Items listed in a dataset:
+ + + + + + +

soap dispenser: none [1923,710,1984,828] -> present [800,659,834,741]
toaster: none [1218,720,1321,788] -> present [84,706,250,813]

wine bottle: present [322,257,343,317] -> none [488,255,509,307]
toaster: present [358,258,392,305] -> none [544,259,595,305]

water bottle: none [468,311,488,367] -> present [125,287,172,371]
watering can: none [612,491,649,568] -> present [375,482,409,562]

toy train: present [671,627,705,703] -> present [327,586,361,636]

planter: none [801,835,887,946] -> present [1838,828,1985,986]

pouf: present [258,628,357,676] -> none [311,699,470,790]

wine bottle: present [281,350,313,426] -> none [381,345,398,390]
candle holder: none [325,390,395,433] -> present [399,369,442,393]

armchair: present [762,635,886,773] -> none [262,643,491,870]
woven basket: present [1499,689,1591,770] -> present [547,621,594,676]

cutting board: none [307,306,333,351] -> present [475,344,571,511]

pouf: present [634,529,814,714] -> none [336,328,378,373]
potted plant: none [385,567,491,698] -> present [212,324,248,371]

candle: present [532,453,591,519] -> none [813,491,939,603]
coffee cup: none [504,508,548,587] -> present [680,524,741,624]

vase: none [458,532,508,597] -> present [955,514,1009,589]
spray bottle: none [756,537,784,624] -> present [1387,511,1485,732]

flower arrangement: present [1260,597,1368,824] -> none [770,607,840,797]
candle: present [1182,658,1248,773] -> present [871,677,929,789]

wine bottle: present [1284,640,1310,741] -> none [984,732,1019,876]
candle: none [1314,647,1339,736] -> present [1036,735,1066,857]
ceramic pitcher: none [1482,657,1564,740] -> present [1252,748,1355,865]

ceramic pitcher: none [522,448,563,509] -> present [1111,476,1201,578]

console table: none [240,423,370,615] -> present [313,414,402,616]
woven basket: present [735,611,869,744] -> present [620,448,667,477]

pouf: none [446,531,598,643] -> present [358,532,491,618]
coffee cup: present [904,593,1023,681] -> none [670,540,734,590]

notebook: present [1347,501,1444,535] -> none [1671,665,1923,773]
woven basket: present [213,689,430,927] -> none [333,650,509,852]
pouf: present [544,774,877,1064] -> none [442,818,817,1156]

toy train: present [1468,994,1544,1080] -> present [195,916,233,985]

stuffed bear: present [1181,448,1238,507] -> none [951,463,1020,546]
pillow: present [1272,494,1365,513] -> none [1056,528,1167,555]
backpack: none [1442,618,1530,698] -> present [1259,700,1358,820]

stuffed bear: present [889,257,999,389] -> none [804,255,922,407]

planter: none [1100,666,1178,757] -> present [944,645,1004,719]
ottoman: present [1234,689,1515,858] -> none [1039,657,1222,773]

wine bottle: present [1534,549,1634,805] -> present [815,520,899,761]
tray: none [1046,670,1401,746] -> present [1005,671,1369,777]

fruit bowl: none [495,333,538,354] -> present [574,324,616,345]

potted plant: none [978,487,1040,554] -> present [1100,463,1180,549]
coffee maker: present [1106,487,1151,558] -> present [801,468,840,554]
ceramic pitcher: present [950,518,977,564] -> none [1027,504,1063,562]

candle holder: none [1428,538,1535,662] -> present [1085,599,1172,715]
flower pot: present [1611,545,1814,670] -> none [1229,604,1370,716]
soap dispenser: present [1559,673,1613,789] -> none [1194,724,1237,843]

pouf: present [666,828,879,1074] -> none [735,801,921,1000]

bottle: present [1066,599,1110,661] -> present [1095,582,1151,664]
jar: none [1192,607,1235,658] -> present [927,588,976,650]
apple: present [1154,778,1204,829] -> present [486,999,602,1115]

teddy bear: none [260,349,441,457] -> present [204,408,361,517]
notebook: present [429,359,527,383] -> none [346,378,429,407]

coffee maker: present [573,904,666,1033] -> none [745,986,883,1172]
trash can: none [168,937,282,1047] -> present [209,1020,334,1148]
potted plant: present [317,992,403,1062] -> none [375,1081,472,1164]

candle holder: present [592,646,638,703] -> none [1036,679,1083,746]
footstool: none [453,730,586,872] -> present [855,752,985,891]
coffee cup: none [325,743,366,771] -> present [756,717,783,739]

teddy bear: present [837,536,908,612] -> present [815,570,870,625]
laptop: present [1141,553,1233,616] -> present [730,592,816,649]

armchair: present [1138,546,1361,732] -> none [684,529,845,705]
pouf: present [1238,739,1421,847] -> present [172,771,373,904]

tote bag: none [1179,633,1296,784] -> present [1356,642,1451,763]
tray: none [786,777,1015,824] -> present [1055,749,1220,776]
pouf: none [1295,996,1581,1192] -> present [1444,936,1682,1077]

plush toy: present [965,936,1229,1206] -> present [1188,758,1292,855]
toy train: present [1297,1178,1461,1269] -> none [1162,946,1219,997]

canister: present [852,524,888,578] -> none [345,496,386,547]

+ + + + + + +

● JOB ITEM: Reproduce the records above line by line, without any change, up to and including the line that holds "coffee cup: none [504,508,548,587]".

● RESULT OF THE EXERCISE:
soap dispenser: none [1923,710,1984,828] -> present [800,659,834,741]
toaster: none [1218,720,1321,788] -> present [84,706,250,813]

wine bottle: present [322,257,343,317] -> none [488,255,509,307]
toaster: present [358,258,392,305] -> none [544,259,595,305]

water bottle: none [468,311,488,367] -> present [125,287,172,371]
watering can: none [612,491,649,568] -> present [375,482,409,562]

toy train: present [671,627,705,703] -> present [327,586,361,636]

planter: none [801,835,887,946] -> present [1838,828,1985,986]

pouf: present [258,628,357,676] -> none [311,699,470,790]

wine bottle: present [281,350,313,426] -> none [381,345,398,390]
candle holder: none [325,390,395,433] -> present [399,369,442,393]

armchair: present [762,635,886,773] -> none [262,643,491,870]
woven basket: present [1499,689,1591,770] -> present [547,621,594,676]

cutting board: none [307,306,333,351] -> present [475,344,571,511]

pouf: present [634,529,814,714] -> none [336,328,378,373]
potted plant: none [385,567,491,698] -> present [212,324,248,371]

candle: present [532,453,591,519] -> none [813,491,939,603]
coffee cup: none [504,508,548,587] -> present [680,524,741,624]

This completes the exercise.